One of our customers described a situation where the current and the voltage in the plasma became unstable when depositing a highly conductive elemental metallic sputtering target with a magnetically enhanced cathode assembly which had been in continuous operation for over ten years. The current in the plasma had shot up and the voltage had fallen off. They also experienced severe arching in the plasma between the cathode assembly to ground potential causing the DC power supply to shut down and restart sporadically.
There may be two possibilities occurring, either separately or in conjunction with each other, causing this instability. If the magnets in the body of the magnetically enhanced cathode assembly had become overheated at some point they, may have reached their Currie temperature and become either partially, or totally, demagnetized. This could occur if there was any type of decreased water flow or cooling efficiency in the water cooling system facilitating the deposition system or blockage of some type in the water channels of the cathode body itself. This blockage may be a result of a chemical build up from minerals in the water (if it is untreated “city” water) or from reactive products associated with the caustic water and galvanic action of dissimilar metals used in the cathode construction. Loss in the magnetic field at the target surface may also be a result of magnet material erosion if the magnets are produced from rare earth elements, Many rare earth magnets corrode if they are in direct contact with the cooling water. Such magnets are usually potted with some form of organic protective coating or plated with an erosion resistance material. These materials can often break down over time thus allowing the magnets to erode and lose mass and magnetic strength. In general, it is necessary to have a minimum of 600 Gauss within the erosion profile of the target to sustain a plasma.
With a reduced, or a complete loss of the magnetic component in the MxB component of the power generating the plasma, the power level within the plasma will be severely reduced, since only the electrical component will be present on the target surface. This will critically alter the deposition rate or completely prevent any plasma from being ignited and sustained within the cathode assembly, even though the sputtering target itself is totally functional.

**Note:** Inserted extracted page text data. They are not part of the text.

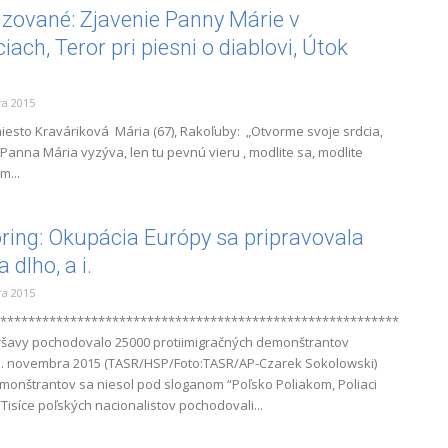
izované: Zjavenie Panny Márie v
iach, Teror pri piesni o diablovi, Útok
a 2015
miesto Kraváriková Mária (67), Rakoľuby: „Otvorme svoje srdcia,
 Panna Mária vyzýva, len tu pevnú vieru , modlite sa, modlite
m...
ring: Okupácia Európy sa pripravovala
 dlho, a i.
a 2015
*********************************************************
ršavy pochodovalo 25000 protiimigračných demonštrantov
1. novembra 2015 (TASR/HSP/Foto:TASR/AP-Czarek Sokolowski)
onštrantov sa niesol pod sloganom “Poľsko Poliakom, Poliaci
Tisíce poľských nacionalistov pochodovali...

Alternatively, it may be that the plasma generated by the magnetically enhanced cathode assembly is functioning normally, but it is arching over to ground potential. This may be caused by stray deposition material building up on various parts of the system components (shutter assembly, dark space shield, chamber wall, etc.) and eventually flaking off and creating an electrically conductive path between the live cathode (negative DC current) to the dark space shield (ground potential) inside the chamber. Care should also be taken to make certain that the distance between the dark space shield and the cathode assembly is uniform and properly positioned. The gap should typically be around 6mm and uniform. The dark space shield should extend to, and be uniform to, the top of the top surface of the sputtering target. This may require repositioning if targets of different thicknesses are interchanged within a particular cathode assembly. If the inner diameter of the dark space shield (can) and the outer diameter of the sputtering target are not equally positioned (so that the gap between the two components is not uniformly equal) i.e. too close in some places and too far apart in others, this will prevent the ground potential shield from extinguishing the plasma in the localized area outside the erosion profile that is created by the magnetic field within the cathode assembly.